- #1
Edy56
- 38
- 5
- Homework Statement
- I am supposed to find the equivalent to R2 and I got 2, but I am supposed to get 3
- Relevant Equations
- None
berkeman said:It's pretty hard for me to read your uploaded pictures. Can you post a better picture of the original circuit, and type some of your work into the forum so it's readable? Thanks.
the circuit:berkeman said:Welcome to PF.
It's pretty hard for me to read your uploaded pictures. Can you post a better picture of the original circuit, and type some of your work into the forum so it's readable? Thanks.
(you should consider learning to post math using LaTeX -- see the "LaTeX Guide" link below the Edit window)
It's at the beginning of the threadphinds said:How could we possibly know where you went wrong when you have not shown your work ???
SHOW EVERY STEP
Yes, and it got this response:Edy56 said:It's at the beginning of the thread
TYPE your work into the thread.berkeman said:It's pretty hard for me to read your uploaded pictures. Can you post a better picture of the original circuit, and type some of your work into the forum so it's readable? Thanks.
That's what I did here?Edy56 said:the circuit:
View attachment 321978
here is what I did:
(english is not my first language so sorry if i get any terms wrong)
I thought R3, R4 and R5 form a triangle so I turned it into a star for easier calculation and I did the same for R6 R7 and R1.
Then I thought R34 and R35 are parallel so I calculated that too and the same I did for R61 and R71.
Then I thought all of them were connected in order meaning I could add them all together.
That is:
R3435 +R45 + R67 + R6171.
I got the answer 2, I need to get 3.
Where did I go wrong?
No, you listed the steps you did not show any of the calculations.Edy56 said:That's what I did here?

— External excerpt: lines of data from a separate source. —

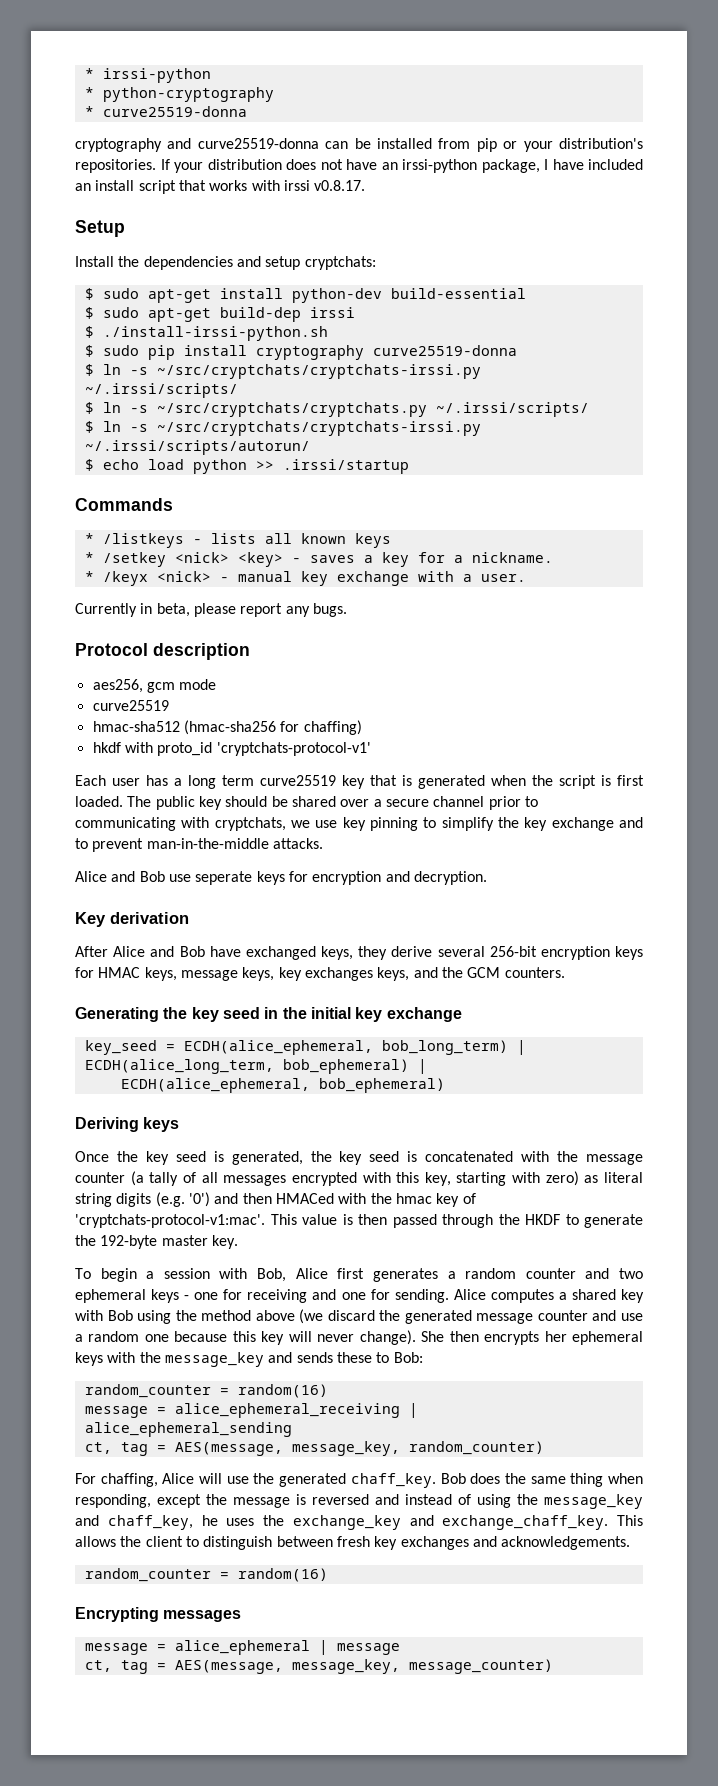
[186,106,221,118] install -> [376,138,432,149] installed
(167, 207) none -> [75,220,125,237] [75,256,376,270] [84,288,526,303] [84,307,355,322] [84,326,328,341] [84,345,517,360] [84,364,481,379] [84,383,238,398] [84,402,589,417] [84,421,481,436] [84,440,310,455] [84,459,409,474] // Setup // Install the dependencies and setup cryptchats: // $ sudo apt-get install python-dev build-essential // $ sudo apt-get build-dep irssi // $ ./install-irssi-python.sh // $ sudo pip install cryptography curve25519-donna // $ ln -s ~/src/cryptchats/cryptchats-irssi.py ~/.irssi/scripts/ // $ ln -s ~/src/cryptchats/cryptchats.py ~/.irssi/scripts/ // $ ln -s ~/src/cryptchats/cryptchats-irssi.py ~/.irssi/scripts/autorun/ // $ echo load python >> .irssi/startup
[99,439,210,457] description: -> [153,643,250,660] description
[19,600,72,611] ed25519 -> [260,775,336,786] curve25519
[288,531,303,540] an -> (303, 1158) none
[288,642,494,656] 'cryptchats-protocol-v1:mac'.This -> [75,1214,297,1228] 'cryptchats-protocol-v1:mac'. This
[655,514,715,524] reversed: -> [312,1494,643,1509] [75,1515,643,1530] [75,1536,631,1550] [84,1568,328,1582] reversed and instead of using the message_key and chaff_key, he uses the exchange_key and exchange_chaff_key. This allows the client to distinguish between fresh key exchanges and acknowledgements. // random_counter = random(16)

I am not sure as to how write that. I can draw it, but I don't know how to write those steps.phinds said:No, you listed the steps you did not show any of the calculations.
THIS:
"I thought R3, R4 and R5 form a triangle so I turned it into a star for easier calculation and I did the same for R6 R7 and R1."
is a set of steps. It is not calculations.
Okayphinds said:I'm sure you could figure out how to type numbers and equations, but I can see that it would be a lot of work. Perhaps someone else here will be willing to look at your hand-written work and follow it to see if they can find your error.
Baluncore said:I cannot read the component values.
View attachment 321988
I am not sure I understand...Baluncore said:You do not need the Y to Δ transform.
Current source Ig is infinite resistance, so remove it from the circuit.
Voltage sources, E1 and E2 are zero resistance, so short them.
R1 = R5 = R6 = 2k;
R3 = R4 = 1k;
R7 = 4k.
Series; +
Parallel; //
R16 = R1 + R6 =
R34 = R3 + R4 =
R167 = R16 // R7 =
R345 = R34 // R5 =
R2 = R167 + R345 = 3k.
Yes, you can do it in the longer way using the inverse Y to Δ transform;Edy56 said:Why isn't it like that?
The resistance R in a network is a measure of how much the network impedes the flow of electricity. It is important to know the resistance in order to properly design and analyze electrical circuits.
The resistance R in a network can be calculated using Ohm's Law, which states that resistance is equal to the voltage divided by the current. It can also be calculated using the formula R = V/I, where V is the voltage and I is the current.
The resistance R in a network is affected by several factors, including the material of the conductors, the length and cross-sectional area of the conductors, and the temperature of the conductors. Additionally, the presence of resistors or other components in the network can also affect the overall resistance.
The arrangement of components in a network can affect the overall resistance R in a few ways. For example, connecting resistors in series will increase the overall resistance, while connecting them in parallel will decrease the overall resistance. Additionally, the placement of resistors in relation to other components can also affect the resistance.
There are several methods for measuring the resistance R in a network, including using a multimeter, a Wheatstone bridge, or a digital ohmmeter. Each method has its own advantages and may be more suitable for different types of networks or situations.